Miniger was a strong anti-unionist, and his beliefs led to a major strike against the company in 1934 which led to national headlines. From April 12 to June 3, 1934, a major strike by a federal labor union of the American Federation of Labor (AFL) led to a five-day running battle between roughly 6,000 strikers and 1,300 members of the Ohio National Guard. Known as the "Battle of Toledo", the clash left two strikers dead and more than 200 injured. Miniger was so alarmed by the violence that he ringed his home with a cordon of armed guards. The strike is regarded by many labor historians as one of the three most important strikes in U.S. history. The strike led to the creation of the Toledo Industrial Peace Board. Now called the Labor-Management-Citizens Committee, the Industrial Peace Board became a national model for strike resolution in the post-World War II period.

==Forced retirement==
The strike led to Miniger's loss of control over the company. In late August 1934, Royce G. Martin was appointed president of Electric Auto-Lite, and Miniger became chairman of the company's board of directors.

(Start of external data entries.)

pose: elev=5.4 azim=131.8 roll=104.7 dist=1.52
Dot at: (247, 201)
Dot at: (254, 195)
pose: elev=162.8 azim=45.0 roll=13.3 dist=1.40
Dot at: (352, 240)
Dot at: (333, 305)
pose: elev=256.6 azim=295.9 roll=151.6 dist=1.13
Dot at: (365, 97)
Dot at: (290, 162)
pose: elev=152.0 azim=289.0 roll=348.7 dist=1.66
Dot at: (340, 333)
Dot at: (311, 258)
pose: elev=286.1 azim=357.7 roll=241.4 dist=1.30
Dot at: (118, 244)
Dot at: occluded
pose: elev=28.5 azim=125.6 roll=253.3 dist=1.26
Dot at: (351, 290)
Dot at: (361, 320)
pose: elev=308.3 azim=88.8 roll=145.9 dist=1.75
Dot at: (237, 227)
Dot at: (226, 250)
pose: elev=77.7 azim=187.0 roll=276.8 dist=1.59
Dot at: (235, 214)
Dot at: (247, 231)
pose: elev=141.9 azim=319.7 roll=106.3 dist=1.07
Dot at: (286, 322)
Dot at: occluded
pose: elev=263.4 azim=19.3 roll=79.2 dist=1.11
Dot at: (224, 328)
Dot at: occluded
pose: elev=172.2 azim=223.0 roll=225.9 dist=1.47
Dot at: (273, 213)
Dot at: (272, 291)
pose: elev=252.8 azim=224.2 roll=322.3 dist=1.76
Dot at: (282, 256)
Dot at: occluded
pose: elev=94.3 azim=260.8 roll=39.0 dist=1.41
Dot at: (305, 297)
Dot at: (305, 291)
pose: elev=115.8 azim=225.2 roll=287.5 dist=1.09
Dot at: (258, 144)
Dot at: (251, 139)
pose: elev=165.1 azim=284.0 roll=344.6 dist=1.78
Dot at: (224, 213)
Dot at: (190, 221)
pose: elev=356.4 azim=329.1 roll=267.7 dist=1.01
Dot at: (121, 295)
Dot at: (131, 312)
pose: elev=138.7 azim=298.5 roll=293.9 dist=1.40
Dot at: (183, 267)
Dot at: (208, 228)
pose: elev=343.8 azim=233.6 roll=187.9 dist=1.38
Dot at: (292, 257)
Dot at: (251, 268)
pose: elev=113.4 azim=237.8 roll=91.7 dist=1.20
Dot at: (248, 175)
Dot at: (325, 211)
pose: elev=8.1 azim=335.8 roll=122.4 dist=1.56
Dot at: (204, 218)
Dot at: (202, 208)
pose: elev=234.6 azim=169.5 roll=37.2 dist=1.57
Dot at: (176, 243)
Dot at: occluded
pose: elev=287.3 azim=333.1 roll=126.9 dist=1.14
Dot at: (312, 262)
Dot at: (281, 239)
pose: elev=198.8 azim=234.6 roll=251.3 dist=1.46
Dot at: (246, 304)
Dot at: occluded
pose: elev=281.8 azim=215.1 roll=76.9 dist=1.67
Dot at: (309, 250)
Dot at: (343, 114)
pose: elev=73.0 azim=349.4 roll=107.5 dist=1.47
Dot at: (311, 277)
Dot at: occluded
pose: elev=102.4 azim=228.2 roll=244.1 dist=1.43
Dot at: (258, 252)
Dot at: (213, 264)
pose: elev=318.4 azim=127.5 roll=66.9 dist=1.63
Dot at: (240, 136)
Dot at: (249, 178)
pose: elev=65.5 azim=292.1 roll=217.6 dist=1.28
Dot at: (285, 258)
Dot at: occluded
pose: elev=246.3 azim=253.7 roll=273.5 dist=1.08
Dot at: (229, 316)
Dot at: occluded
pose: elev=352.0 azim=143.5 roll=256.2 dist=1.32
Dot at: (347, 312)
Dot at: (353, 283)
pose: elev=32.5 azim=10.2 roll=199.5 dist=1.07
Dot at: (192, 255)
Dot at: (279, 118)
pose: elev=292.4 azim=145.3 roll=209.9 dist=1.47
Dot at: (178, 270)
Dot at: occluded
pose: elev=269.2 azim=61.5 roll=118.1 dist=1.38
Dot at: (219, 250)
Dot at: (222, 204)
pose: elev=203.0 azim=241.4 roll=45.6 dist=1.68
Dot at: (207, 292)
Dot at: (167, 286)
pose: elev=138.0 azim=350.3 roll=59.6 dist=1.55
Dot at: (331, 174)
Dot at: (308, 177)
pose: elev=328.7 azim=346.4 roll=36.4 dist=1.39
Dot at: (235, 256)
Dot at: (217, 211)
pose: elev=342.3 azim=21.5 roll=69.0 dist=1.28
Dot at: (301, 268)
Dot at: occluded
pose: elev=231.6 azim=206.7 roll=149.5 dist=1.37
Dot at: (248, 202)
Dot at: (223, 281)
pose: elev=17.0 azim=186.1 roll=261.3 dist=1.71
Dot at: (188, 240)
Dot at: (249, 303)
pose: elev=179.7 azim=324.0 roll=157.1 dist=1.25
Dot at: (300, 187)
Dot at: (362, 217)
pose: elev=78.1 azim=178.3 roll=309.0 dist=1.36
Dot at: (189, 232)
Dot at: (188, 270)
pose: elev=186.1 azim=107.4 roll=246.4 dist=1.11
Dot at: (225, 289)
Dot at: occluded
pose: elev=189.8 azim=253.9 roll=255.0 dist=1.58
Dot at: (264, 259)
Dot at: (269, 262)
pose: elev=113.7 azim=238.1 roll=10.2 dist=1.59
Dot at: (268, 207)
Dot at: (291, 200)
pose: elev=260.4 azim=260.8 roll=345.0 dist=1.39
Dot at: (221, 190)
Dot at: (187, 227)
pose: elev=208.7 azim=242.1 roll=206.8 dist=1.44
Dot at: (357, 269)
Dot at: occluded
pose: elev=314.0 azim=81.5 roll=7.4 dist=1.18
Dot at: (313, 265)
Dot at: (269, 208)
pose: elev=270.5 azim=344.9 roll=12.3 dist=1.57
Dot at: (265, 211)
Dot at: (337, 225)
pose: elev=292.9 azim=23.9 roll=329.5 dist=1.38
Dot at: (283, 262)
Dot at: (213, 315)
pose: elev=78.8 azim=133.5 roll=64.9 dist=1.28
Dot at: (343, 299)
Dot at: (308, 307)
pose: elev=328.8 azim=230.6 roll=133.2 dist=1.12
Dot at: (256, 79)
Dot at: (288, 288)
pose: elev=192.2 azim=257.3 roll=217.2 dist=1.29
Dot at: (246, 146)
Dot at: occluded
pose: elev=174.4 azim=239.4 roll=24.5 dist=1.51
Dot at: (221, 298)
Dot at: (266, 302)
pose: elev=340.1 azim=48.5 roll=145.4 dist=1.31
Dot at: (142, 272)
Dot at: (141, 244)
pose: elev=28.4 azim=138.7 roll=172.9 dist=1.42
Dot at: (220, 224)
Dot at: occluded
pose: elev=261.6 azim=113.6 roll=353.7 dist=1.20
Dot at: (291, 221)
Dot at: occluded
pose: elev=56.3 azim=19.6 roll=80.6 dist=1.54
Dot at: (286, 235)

Despite his lack of day-to-day control over the firm, Miniger nonetheless continued to play a vital role in the company. He pushed for Electric Auto-lite to continue its expansion into additional automotive fields. Miniger helped structure the company's purchase of Alemite Die Casting in 1935, and later forced it to expand into the manufacture of radiator grilles, door handles, and assorted automotive hardware. The company purchased a bumper plant, hub cap plant, and spring cover plant the following year at his insistence, and built its first spark plug plant in 1936.

Clement O. Miniger died at his suburban Toledo home on April 23, 1944.

==Posthumous philanthropy==
Miniger's first wife, Eleanor, preceded him in death, and he soon remarried. In his will, Miniger bequeathed more than $1 million to his second wife, Edna, and his daughter, Eleanor.

His will established the Clement O. Miniger Memorial Foundation, which still exists in 2024. The Clement O. Miniger Radiation Oncology Center at the Medical College of Ohio is named for him.

Clement O. Miniger was inducted into the Toledo Hall of Fame in 2007.